Plotting an skbio ordination using R

EDIT (10/12/2020): Updated code to properly label y-axis as PC2.

Recently a friend of mine asked if I had any experience importing an skbio.stats.ordination object in R. I hadn’t, unfortunately, as I usually work with QIIME2 & Python in tandem. I do expect that I’ll be using R more often as my PhD progresses so I decided to take a stab at a very simple way to extract and plot the data from this format.

When you export an skbio ordination object, the text file contains entries for the eigenvalues, proportion explained, and sites (analogous to samples in what I do). Additionally, if the ordination is a biplot, it will contain entries for species as well (analogous to microbes in what I do).
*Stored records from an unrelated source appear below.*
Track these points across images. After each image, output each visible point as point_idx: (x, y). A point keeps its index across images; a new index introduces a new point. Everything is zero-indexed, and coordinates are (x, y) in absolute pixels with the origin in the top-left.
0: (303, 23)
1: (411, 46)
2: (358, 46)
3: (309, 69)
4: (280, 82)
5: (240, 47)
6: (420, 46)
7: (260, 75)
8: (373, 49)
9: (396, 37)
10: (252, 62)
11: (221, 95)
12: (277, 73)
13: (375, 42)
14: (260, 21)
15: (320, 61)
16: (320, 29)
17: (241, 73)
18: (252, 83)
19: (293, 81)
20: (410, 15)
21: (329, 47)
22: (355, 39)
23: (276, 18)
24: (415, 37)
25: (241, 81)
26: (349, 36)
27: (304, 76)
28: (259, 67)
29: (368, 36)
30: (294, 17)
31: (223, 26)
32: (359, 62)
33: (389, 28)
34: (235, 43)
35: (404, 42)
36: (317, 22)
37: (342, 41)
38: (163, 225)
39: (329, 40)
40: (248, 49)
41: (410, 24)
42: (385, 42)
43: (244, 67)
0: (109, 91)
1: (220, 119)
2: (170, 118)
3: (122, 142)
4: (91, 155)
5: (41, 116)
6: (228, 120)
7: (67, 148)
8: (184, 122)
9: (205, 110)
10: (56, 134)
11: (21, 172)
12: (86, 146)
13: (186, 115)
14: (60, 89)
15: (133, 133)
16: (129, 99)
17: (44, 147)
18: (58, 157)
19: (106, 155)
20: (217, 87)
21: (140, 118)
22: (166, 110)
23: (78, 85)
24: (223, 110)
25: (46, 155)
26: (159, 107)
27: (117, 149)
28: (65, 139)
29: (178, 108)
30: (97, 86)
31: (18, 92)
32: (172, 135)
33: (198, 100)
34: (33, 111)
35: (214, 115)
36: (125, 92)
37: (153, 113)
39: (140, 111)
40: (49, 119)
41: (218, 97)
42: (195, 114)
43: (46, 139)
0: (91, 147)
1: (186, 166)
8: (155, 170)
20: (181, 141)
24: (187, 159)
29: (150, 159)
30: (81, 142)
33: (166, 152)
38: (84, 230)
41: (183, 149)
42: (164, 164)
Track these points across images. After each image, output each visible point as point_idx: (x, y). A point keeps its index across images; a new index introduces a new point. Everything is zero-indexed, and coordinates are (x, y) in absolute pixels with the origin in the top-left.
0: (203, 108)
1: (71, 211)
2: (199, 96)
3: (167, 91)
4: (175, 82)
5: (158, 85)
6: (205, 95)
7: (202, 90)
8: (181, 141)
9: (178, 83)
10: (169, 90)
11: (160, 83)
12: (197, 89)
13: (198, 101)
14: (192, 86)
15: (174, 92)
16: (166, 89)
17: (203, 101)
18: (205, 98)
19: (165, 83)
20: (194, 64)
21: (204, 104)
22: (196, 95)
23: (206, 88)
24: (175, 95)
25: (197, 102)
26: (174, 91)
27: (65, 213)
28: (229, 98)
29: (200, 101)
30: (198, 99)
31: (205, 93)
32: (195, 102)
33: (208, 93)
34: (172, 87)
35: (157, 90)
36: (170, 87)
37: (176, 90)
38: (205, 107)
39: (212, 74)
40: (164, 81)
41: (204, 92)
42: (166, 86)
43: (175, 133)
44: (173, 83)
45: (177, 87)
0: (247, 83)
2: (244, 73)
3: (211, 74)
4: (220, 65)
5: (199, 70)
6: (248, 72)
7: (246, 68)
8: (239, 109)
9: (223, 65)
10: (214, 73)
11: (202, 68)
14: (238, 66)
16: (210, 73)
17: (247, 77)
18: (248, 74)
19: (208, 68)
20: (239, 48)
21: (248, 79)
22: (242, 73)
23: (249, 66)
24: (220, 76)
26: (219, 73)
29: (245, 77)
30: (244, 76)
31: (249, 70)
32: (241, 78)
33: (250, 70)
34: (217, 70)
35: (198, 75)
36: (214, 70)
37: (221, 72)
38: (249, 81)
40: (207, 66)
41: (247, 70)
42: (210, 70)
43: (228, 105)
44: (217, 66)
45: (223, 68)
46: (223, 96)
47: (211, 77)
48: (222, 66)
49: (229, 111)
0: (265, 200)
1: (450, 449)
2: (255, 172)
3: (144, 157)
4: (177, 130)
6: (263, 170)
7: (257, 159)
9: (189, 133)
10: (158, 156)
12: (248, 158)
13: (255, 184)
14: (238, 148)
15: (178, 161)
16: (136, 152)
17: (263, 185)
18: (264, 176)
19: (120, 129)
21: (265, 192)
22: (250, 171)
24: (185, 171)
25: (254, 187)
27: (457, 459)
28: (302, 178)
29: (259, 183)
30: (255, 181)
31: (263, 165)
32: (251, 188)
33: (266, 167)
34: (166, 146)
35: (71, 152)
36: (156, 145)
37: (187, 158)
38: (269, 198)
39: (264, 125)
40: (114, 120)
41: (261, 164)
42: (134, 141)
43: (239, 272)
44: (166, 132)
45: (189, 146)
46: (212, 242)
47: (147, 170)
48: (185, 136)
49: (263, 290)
There are also spaces for “Biplot” and “Site constraints” which I’m not familiar with. These entries are basically stored in sub-TSVs so this snippet just takes each of these set of values and extracts them to their own data frame. Then I wrote some rudimentary code to plot the samples as points and features as arrows. Of course, this can be snazzed up with fancy ggplot2 accoutrements but for this demonstration I kept it relatively simple.

biplot_R

library(ggplot2)

get_ord_dataframe <- function(lines, linestart){
  header_line <- strsplit(lines[linestart], split="\t")[[1]]
  num_rows = as.numeric(header_line[2])
  num_cols = as.numeric(header_line[3])
  if (num_rows == 0){return(data.frame())}

  data <- strsplit(
    lines[(linestart+1):(linestart+num_rows)],
    split="\t"
  )
  names <- unlist(lapply(data, function(x) x[1]))
  coords <- lapply(
    data,
    function(x) strsplit(x[2:(2+num_cols-1)], split="\t")
  )
  coords <- data.frame(
    matrix(
      unlist(coords),
      nrow=length(coords),
      byrow=T
    ),
    stringsAsFactors=FALSE
  )
  coords[] <- lapply(coords, as.numeric) #make numeric
  rownames(coords) <- names
  return(coords)
}

lines <- readLines("results/tutorial/data/ordination.txt")
# format is as follows Eigvals, Proportion explained,
# Species, Site, Biplot, Site constraints

eigvals <- as.numeric(strsplit(lines[2], split="\t")[[1]])
num_axes <- length(eigvals)
prop_explained <- as.numeric(strsplit(lines[5], split="\t")[[1]])

species_linestart = min(grep("^Species", lines))
species_coords <- get_ord_dataframe(lines, species_linestart)
norm_vec <- function(x) sqrt(sum(as.numeric(x)^2))
species_coords$magnitude <- apply(species_coords, 1, norm_vec)
species_coords <- species_coords[order(-species_coords$magnitude),]

sites_linestart = min(grep("^Site", lines))
sites_coords <- get_ord_dataframe(lines, sites_linestart)

biplot_linestart = min(grep("^Biplot", lines))
biplot_coords <- get_ord_dataframe(lines, biplot_linestart)

constraints_linestart = min(grep("^Site constraints", lines))
constraints_coords <- get_ord_dataframe(lines, constraints_linestart)

ggplot(sites_coords, aes(x = X1, y = X2)) +
  geom_point() +
  geom_segment(
    data=species_coords[1:8,],
    aes(x=0, y=0, xend=X1, yend=X2),
    arrow = arrow(length=unit(0.3, "cm"))
  ) +
  xlab("PC1") +
  ylab("PC2") +
  ggtitle("DEICODE Moving Pictures Biplot")

ggsave("deicode_mp_biplot.png")